__Quoted passage__.
※
Fastest way to generate binomial coefficients

Question

I need to calculate combinations for a number.

What is the fastest way to calculate nCp where n>>p?

I need a fast way to generate binomial coefficients for a

Answer 1

I was looking for the same thing and couldn't find it, so wrote one myself that seems optimal for any Binomial Coeffcient for which the endresult fits into a Long.

// Calculate Binomial Coefficient 
// Jeroen B.P. Vuurens
public static long binomialCoefficient(int n, int k) {
    // take the lowest possible k to reduce computing using: n over k = n over (n-k)
    k = java.lang.Math.min( k, n - k );

    // holds the high number: fi. (1000 over 990) holds 991..1000
    long highnumber[] = new long[k];
    for (int i = 0; i < k; i++)
        highnumber[i] = n - i; // the high number first order is important
    // holds the dividers: fi. (1000 over 990) holds 2..10
    int dividers[] = new int[k - 1];
    for (int i = 0; i < k - 1; i++)
        dividers[i] = k - i;

    // for every dividers there is always exists a highnumber that can be divided by 
    // this, the number of highnumbers being a sequence that equals the number of 
    // dividers. Thus, the only trick needed is to divide in reverse order, so 
    // divide the highest divider first trying it on the highest highnumber first. 
    // That way you do not need to do any tricks with primes.
    for (int divider: dividers) {
       boolean eliminated = false;
       for (int i = 0; i < k; i++) {
          if (highnumber[i] % divider == 0) {
             highnumber[i] /= divider;
             eliminated = true;
             break;
          }
       }
       if(!eliminated) throw new Error(n+","+k+" divider="+divider);
    }


    // multiply remainder of highnumbers
    long result = 1;
    for (long high : highnumber)
       result *= high;
    return result;
}
※
__Data listing__.
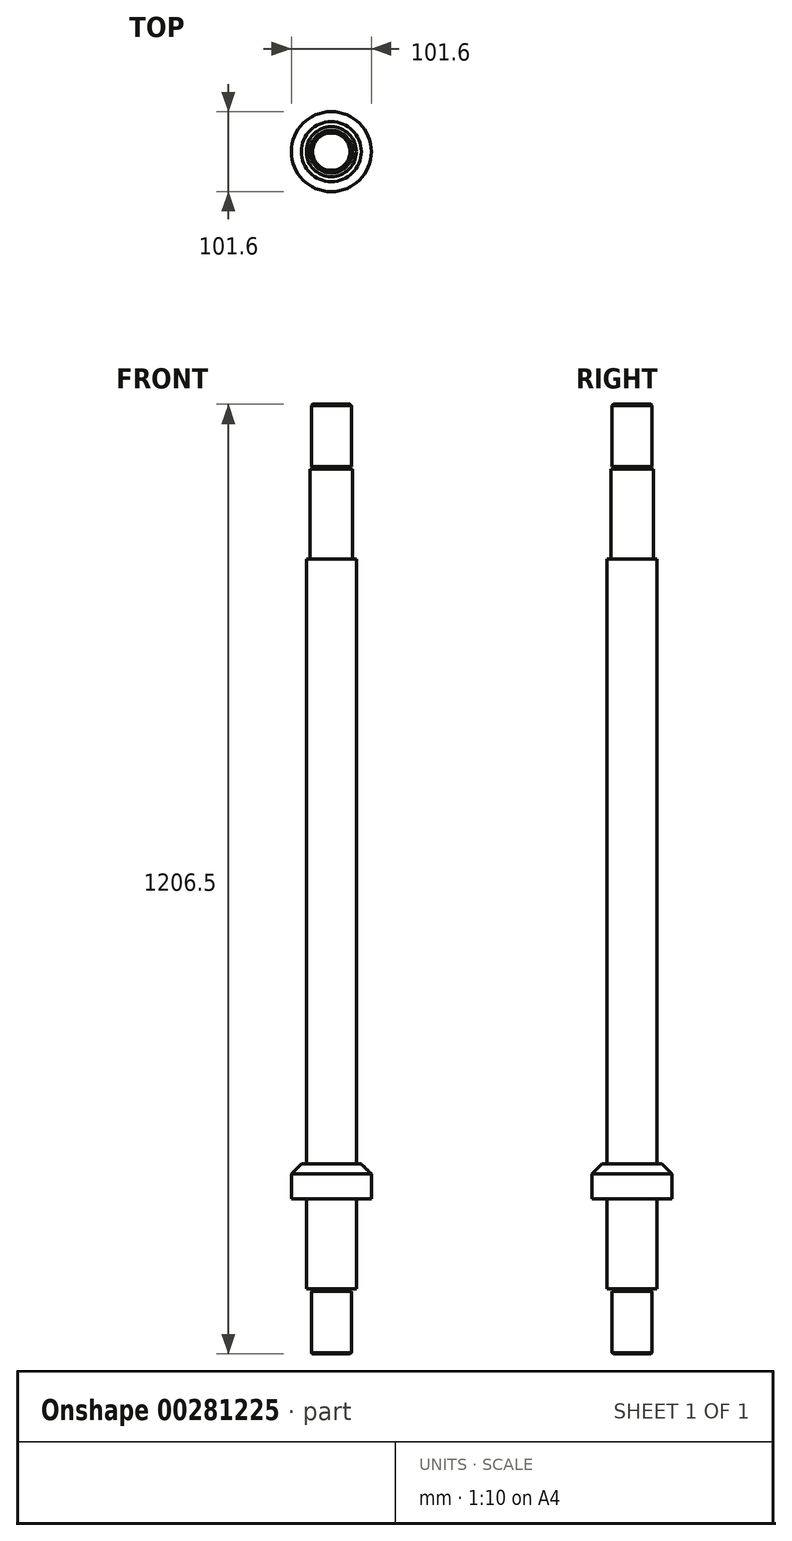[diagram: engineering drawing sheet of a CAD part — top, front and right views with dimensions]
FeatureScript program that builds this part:
annotation { "Feature Type Name" : "Feature", "Feature Type Description" : "" }
export const myFeature = defineFeature(function(context is Context, id is Id, definition is map)
    precondition{}
    {
        {
            var Q0;
            Q0=qCreatedBy(makeId("Top.planeOp"),FACE);
            var sketch = newSketch(context, id + "F0", { "sketchPlane" : qUnion([Q0])});
            skCircle(sketch, "E0", {"center": v(0, 0) * mm, "radius": 31.75 * mm});
            skSolve(sketch);
        }
        {
            var Q0;
            Q0 = qSketchRegion(id + "F0", true);
            extrude(context, id + "F1", {"entities" : qUnion([Q0]), "oppositeDirection" : true, "depth" : 114.3 * mm});
        }
        {
            var Q0;
            Q0=makeQuery(id+"F1.opExtrude","CAP_FACE",FACE,{"disambiguationData":[OSD([sQuery(id+"F0.wireOp",EDGE,"E0")])],"isStart":false});
            var sketch = newSketch(context, id + "F2", { "sketchPlane" : qUnion([Q0])});
            skCircle(sketch, "E1", {"center": v(0, 0) * mm, "radius": 23.88 * mm});
            skSolve(sketch);
        }
        {
            var Q0;
            Q0 = qSketchRegion(id + "F2", true);
            extrude(context, id + "F3", {"entities" : qUnion([Q0]), "operationType" : NewBodyOperationType.ADD, "depth" : 3.17 * mm});
        }
        {
            var Q0;
            Q0=makeQuery(id+"F3.opExtrude","CAP_FACE",FACE,{"disambiguationData":[OSD([sQuery(id+"F2.wireOp",EDGE,"E1")])],"isStart":false});
            var sketch = newSketch(context, id + "F4", { "sketchPlane" : qUnion([Q0])});
            skCircle(sketch, "E2", {"center": v(0, 0) * mm, "radius": 25.4 * mm});
            skSolve(sketch);
        }
        {
            var Q0;
            Q0 = qSketchRegion(id + "F4", true);
            extrude(context, id + "F5", {"entities" : qUnion([Q0]), "operationType" : NewBodyOperationType.ADD, "depth" : 79.38 * mm});
        }
        {
            var Q0;
            Q0=makeQuery(id+"F5.opExtrude","CAP_FACE",FACE,{"disambiguationData":[OSD([sQuery(id+"F4.wireOp",EDGE,"E2")])],"isStart":false});
            chamfer(context, id + "F6", {"entities" : qUnion([Q0]), "width" : 1.6 * mm, "tangentPropagation" : true});
        }
        {
            var Q0;
            Q0=makeQuery(id+"F1.opExtrude","CAP_FACE",FACE,{"disambiguationData":[OSD([sQuery(id+"F0.wireOp",EDGE,"E0")])],"isStart":true});
            var sketch = newSketch(context, id + "F7", { "sketchPlane" : qUnion([Q0])});
            skCircle(sketch, "E3", {"center": v(0, 0) * mm, "radius": 50.8 * mm});
            skSolve(sketch);
        }
        {
            var Q0;
            Q0 = qSketchRegion(id + "F7", true);
            extrude(context, id + "F8", {"entities" : qUnion([Q0]), "operationType" : NewBodyOperationType.ADD, "depth" : 44.45 * mm});
        }
        {
            var Q0;
            Q0=makeQuery(id+"F8.opExtrude","CAP_EDGE",EDGE,{"disambiguationData":[OSD([sQuery(id+"F7.wireOp",EDGE,"E3")])],"isStart":false});
            chamfer(context, id + "F9", {"entities" : qUnion([Q0]), "width" : 12.7 * mm, "tangentPropagation" : true});
        }
        {
            var Q0;
            Q0=makeQuery(id+"F8.opExtrude","CAP_FACE",FACE,{"disambiguationData":[OSD([sQuery(id+"F7.wireOp",EDGE,"E3")])],"isStart":false});
            var sketch = newSketch(context, id + "F10", { "sketchPlane" : qUnion([Q0])});
            skCircle(sketch, "E4", {"center": v(0, 0) * mm, "radius": 31.75 * mm});
            skSolve(sketch);
        }
        {
            var Q0;
            Q0 = qSketchRegion(id + "F10", true);
            extrude(context, id + "F11", {"entities" : qUnion([Q0]), "operationType" : NewBodyOperationType.ADD, "depth" : 768.35 * mm});
        }
        {
            var Q0;
            Q0=makeQuery(id+"F11.opExtrude","CAP_FACE",FACE,{"disambiguationData":[OSD([sQuery(id+"F10.wireOp",EDGE,"E4")])],"isStart":false});
            var sketch = newSketch(context, id + "F12", { "sketchPlane" : qUnion([Q0])});
            skCircle(sketch, "E5", {"center": v(0, 0) * mm, "radius": 26.99 * mm});
            skSolve(sketch);
        }
        {
            var Q0;
            Q0 = qSketchRegion(id + "F12", true);
            extrude(context, id + "F13", {"entities" : qUnion([Q0]), "operationType" : NewBodyOperationType.ADD, "depth" : 114.3 * mm});
        }
        {
            var Q0;
            Q0=makeQuery(id+"F13.opExtrude","CAP_FACE",FACE,{"disambiguationData":[OSD([sQuery(id+"F12.wireOp",EDGE,"E5")])],"isStart":false});
            var sketch = newSketch(context, id + "F14", { "sketchPlane" : qUnion([Q0])});
            skCircle(sketch, "E6", {"center": v(0, 0) * mm, "radius": 23.88 * mm});
            skSolve(sketch);
        }
        {
            var Q0;
            Q0 = qSketchRegion(id + "F14", true);
            extrude(context, id + "F15", {"entities" : qUnion([Q0]), "operationType" : NewBodyOperationType.ADD, "depth" : 3.17 * mm});
        }
        {
            var Q0;
            Q0=makeQuery(id+"F15.opExtrude","CAP_FACE",FACE,{"disambiguationData":[OSD([sQuery(id+"F14.wireOp",EDGE,"E6")])],"isStart":false});
            var sketch = newSketch(context, id + "F16", { "sketchPlane" : qUnion([Q0])});
            skCircle(sketch, "E7", {"center": v(0, 0) * mm, "radius": 25.4 * mm});
            skSolve(sketch);
        }
        {
            var Q0;
            Q0 = qSketchRegion(id + "F16", true);
            extrude(context, id + "F17", {"entities" : qUnion([Q0]), "operationType" : NewBodyOperationType.ADD, "depth" : 79.38 * mm});
        }
        {
            var Q0;
            Q0=makeQuery(id+"F17.opExtrude","CAP_FACE",FACE,{"disambiguationData":[OSD([sQuery(id+"F16.wireOp",EDGE,"E7")])],"isStart":false});
            chamfer(context, id + "F18", {"entities" : qUnion([Q0]), "width" : 1.6 * mm, "tangentPropagation" : true});
        }
    });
※
__Exercises to complete__.
1. Write out the part of the binomial coefficient thread that begins at the words "I need to calculate" and ends after "into a Long.", keeping every word and symbol unchanged.
2. Answer these questions from the binomial coefficient thread:
(a) In the question, what relation between n and p is given?
(b) What return type does the method binomialCoefficient declare?
(c) According to the code comments, in what order should the division be done?
The listing plays no part in this exercise.

__The replies__.
1.
I need to calculate combinations for a number.

What is the fastest way to calculate nCp where n>>p?

I need a fast way to generate binomial coefficients for a

Answer 1

I was looking for the same thing and couldn't find it, so wrote one myself that seems optimal for any Binomial Coeffcient for which the endresult fits into a Long.

2.
(a) n>>p, meaning n is much larger than p.
(b) long.
(c) In reverse order: the highest divider first, tried on the highest highnumber first.